[Records drawn from a dataset]
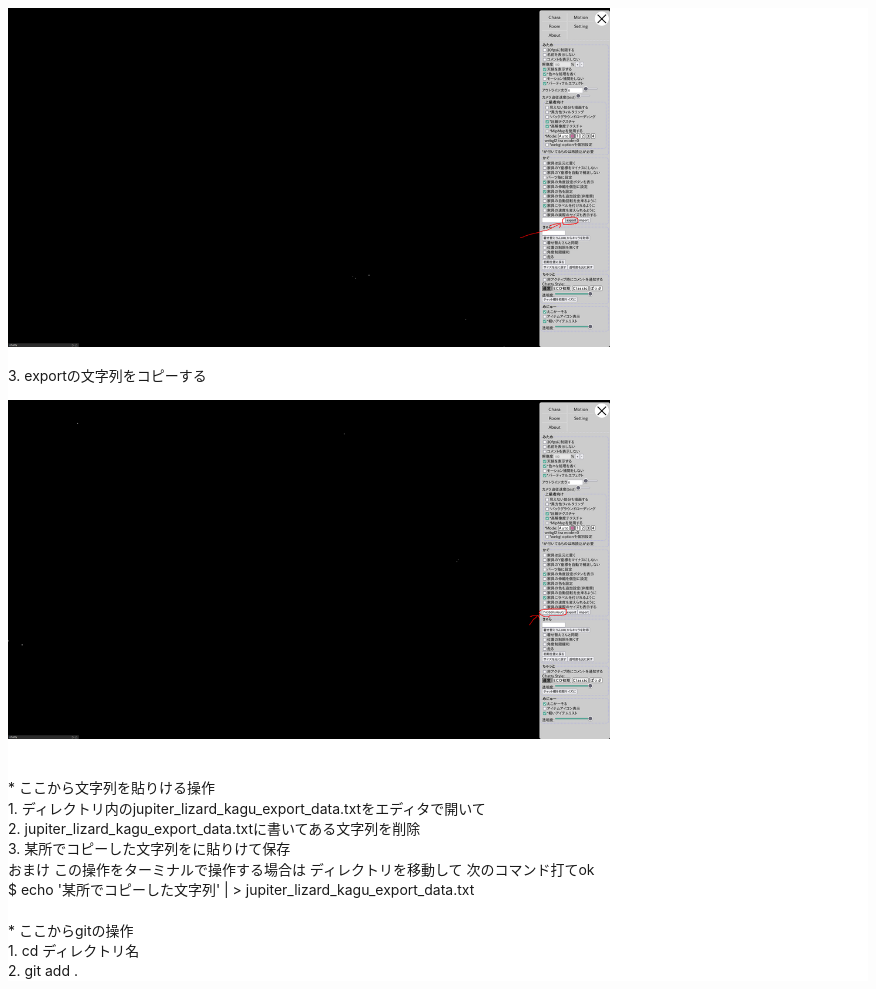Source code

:  <p><img src="README.md_parts/2_export_click.png" width="70%" height="auto" alt="export_click"></p>
  3. exportの文字列をコピーする<br>
  <p><img src="README.md_parts/3_export_copy.png" width="70%" height="auto" alt="export_copy"></p>
<br>
* ここから文字列を貼りける操作<br>
1. ディレクトリ内のjupiter_lizard_kagu_export_data.txtをエディタで開いて<br>
2. jupiter_lizard_kagu_export_data.txtに書いてある文字列を削除<br>
3. 某所でコピーした文字列をに貼りけて保存<br>
おまけ この操作をターミナルで操作する場合は ディレクトリを移動して 次のコマンド打てok<br>
$ echo '某所でコピーした文字列' | > jupiter_lizard_kagu_export_data.txt<br>
<br>
* ここからgitの操作<br>
1. cd ディレクトリ名<br>
2. git add .<br>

-- AIM OF THE EXERCISE --
The records above should be returned word for word, with every picture left out.

-- EXERCISE RESPONSE --
Source code

:  <p><img src="README.md_parts/2_export_click.png" width="70%" height="auto" alt="export_click"></p>
  3. exportの文字列をコピーする<br>
  <p><img src="README.md_parts/3_export_copy.png" width="70%" height="auto" alt="export_copy"></p>
<br>
* ここから文字列を貼りける操作<br>
1. ディレクトリ内のjupiter_lizard_kagu_export_data.txtをエディタで開いて<br>
2. jupiter_lizard_kagu_export_data.txtに書いてある文字列を削除<br>
3. 某所でコピーした文字列をに貼りけて保存<br>
おまけ この操作をターミナルで操作する場合は ディレクトリを移動して 次のコマンド打てok<br>
$ echo '某所でコピーした文字列' | > jupiter_lizard_kagu_export_data.txt<br>
<br>
* ここからgitの操作<br>
1. cd ディレクトリ名<br>
2. git add .<br>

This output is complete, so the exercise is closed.